What you have to do: Rewrite the listing lines starting with the line containing "Bank soal PAT/SAT Kelas 3 SD/MI S" and going on through the line containing "Madrasah Tahun Pelajaran 2022/", substituting "Ringkasan" for every "Kisi-kisi" and leaving everything else unchanged. Give only those lines.

Entries supplied:
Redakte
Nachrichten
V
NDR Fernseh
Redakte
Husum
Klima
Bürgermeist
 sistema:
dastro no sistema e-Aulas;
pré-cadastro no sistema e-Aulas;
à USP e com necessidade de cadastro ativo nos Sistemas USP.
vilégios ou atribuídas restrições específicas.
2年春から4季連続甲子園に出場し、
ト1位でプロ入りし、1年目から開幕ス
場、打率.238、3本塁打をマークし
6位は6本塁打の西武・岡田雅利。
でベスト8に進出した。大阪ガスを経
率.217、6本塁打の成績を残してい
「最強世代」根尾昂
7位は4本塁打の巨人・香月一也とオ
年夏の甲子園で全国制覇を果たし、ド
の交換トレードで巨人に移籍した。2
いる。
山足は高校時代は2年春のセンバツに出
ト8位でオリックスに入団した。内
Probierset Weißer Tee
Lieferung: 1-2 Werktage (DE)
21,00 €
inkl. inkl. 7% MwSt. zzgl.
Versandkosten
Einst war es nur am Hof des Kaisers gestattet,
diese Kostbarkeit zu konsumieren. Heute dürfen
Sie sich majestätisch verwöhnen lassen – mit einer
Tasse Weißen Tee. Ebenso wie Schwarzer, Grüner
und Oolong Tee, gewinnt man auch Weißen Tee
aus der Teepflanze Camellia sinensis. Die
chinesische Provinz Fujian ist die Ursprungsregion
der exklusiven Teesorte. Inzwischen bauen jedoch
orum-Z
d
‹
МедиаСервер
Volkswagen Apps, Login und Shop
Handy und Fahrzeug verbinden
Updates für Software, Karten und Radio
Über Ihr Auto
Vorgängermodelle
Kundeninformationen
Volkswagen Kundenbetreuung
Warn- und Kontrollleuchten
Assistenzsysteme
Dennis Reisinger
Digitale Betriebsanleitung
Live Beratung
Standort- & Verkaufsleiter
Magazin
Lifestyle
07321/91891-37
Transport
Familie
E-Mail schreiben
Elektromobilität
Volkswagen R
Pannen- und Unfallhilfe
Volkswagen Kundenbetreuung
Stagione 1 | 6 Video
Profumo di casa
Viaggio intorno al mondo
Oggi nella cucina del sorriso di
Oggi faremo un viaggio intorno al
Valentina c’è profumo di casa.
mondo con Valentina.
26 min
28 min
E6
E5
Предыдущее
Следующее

--

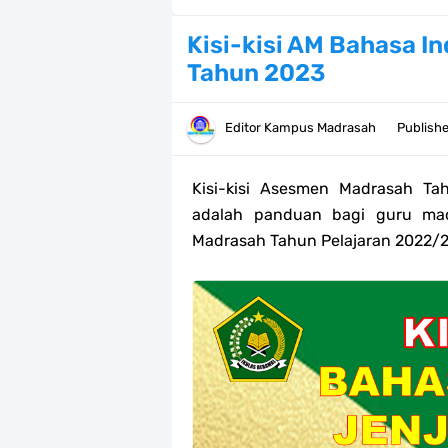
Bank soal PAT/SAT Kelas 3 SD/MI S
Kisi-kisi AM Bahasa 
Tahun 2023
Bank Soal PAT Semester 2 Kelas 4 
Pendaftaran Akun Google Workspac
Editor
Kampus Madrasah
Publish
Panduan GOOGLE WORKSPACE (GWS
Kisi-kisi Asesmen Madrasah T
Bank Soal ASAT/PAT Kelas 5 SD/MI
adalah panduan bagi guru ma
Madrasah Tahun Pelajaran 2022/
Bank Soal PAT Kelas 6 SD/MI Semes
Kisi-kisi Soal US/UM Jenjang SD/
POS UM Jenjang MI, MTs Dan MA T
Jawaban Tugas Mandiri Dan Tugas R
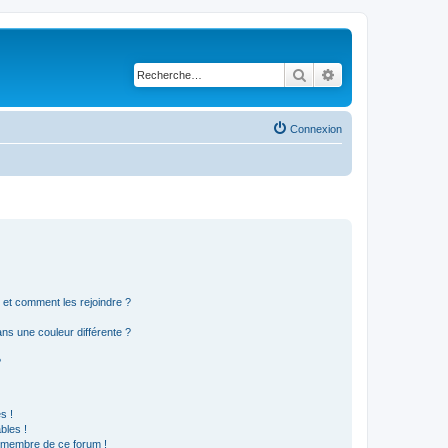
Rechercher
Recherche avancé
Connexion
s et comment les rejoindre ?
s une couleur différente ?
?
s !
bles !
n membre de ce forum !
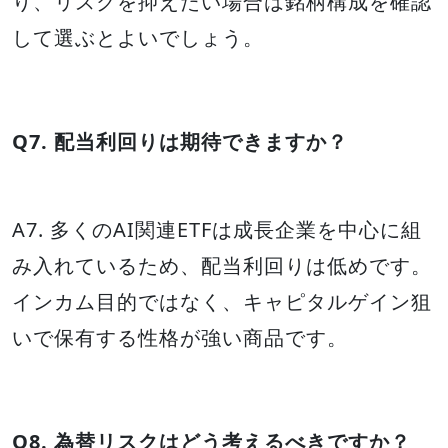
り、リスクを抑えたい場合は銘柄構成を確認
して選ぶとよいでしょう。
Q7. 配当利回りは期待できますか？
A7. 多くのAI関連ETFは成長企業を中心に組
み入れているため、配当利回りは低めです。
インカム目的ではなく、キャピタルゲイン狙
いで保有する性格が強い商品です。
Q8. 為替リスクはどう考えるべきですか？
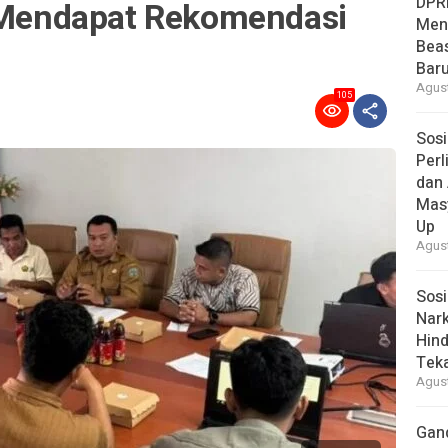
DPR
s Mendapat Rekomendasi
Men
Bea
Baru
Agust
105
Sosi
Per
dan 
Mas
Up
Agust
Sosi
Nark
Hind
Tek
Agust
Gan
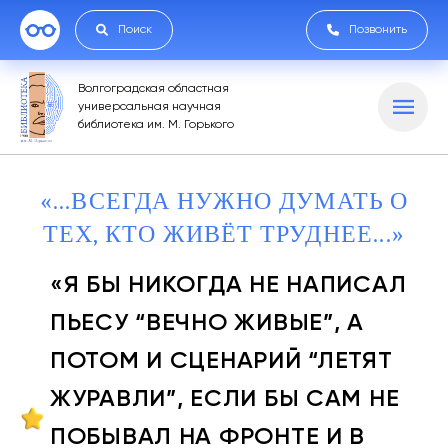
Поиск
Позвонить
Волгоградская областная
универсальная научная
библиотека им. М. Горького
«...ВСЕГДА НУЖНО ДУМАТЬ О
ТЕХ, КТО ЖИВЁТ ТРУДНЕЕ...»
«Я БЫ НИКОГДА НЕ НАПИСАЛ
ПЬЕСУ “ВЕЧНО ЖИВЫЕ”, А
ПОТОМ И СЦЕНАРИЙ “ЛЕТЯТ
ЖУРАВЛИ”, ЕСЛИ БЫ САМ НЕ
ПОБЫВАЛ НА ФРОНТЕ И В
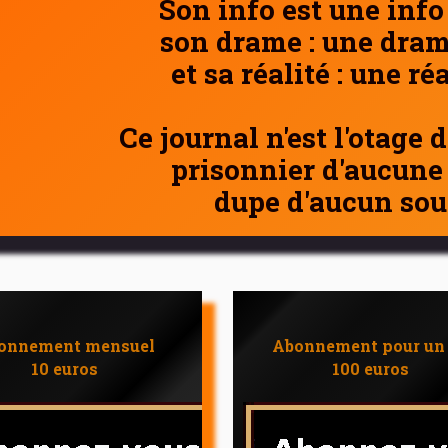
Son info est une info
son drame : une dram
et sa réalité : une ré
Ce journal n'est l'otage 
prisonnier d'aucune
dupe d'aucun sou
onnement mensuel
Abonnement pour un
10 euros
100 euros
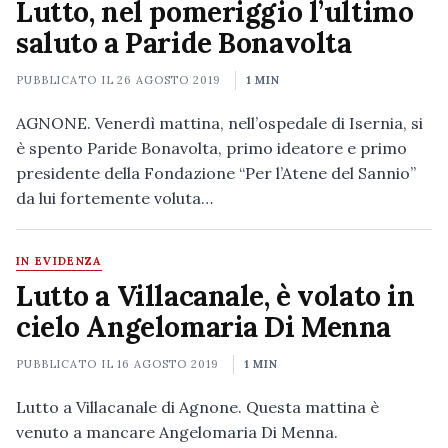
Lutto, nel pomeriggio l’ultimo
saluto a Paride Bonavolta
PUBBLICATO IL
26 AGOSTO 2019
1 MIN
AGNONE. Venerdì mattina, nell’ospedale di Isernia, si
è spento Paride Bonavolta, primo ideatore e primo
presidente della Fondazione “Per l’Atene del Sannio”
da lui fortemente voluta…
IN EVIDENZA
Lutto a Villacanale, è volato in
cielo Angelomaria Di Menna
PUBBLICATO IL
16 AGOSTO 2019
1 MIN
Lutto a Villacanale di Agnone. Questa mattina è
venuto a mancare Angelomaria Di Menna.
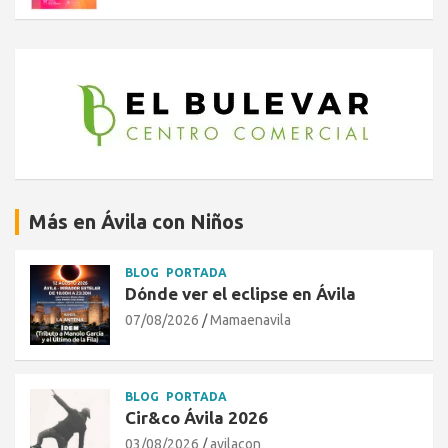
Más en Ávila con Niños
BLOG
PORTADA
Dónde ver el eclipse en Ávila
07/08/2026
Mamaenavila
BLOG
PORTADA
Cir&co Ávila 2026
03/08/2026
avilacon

* * *

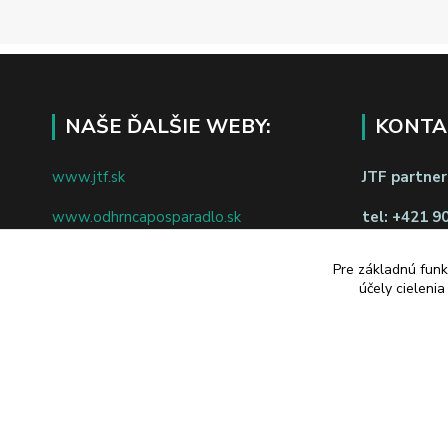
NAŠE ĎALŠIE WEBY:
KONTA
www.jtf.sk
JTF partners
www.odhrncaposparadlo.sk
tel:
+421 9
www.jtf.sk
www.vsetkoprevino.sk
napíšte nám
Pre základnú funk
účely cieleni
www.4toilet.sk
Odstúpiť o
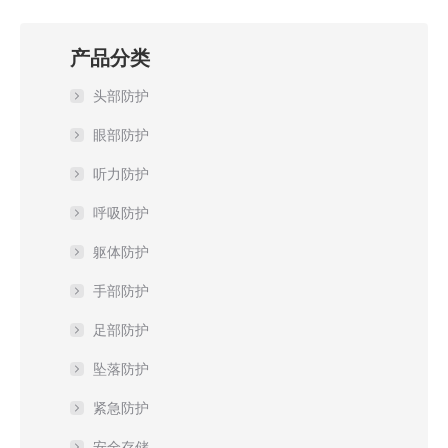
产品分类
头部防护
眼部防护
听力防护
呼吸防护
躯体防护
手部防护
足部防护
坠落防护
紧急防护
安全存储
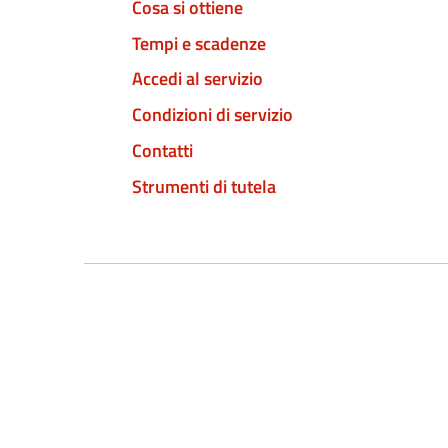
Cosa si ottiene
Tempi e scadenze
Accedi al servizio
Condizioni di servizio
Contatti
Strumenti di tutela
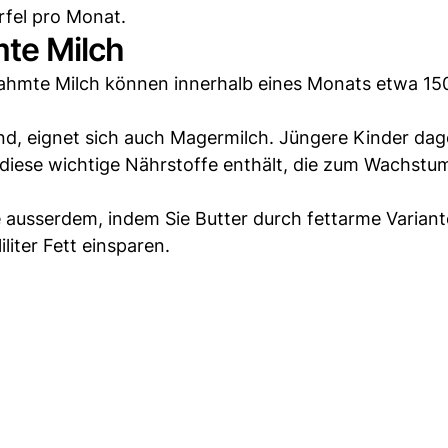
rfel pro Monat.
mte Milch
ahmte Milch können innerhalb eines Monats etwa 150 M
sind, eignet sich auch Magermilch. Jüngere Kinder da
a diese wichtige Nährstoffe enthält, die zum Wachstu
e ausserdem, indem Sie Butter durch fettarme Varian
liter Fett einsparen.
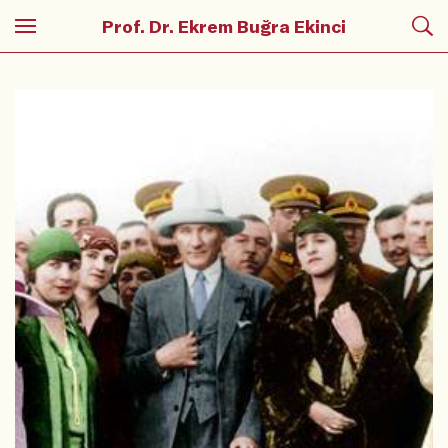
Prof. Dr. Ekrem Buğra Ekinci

Your response:
Bank soal PAT/SAT Kelas 3 SD/MI S
Ringkasan AM Bahasa 
Tahun 2023
Bank Soal PAT Semester 2 Kelas 4 
Pendaftaran Akun Google Workspac
Editor
Kampus Madrasah
Publish
Panduan GOOGLE WORKSPACE (GWS
Ringkasan Asesmen Madrasah T
Bank Soal ASAT/PAT Kelas 5 SD/MI
adalah panduan bagi guru ma
Madrasah Tahun Pelajaran 2022/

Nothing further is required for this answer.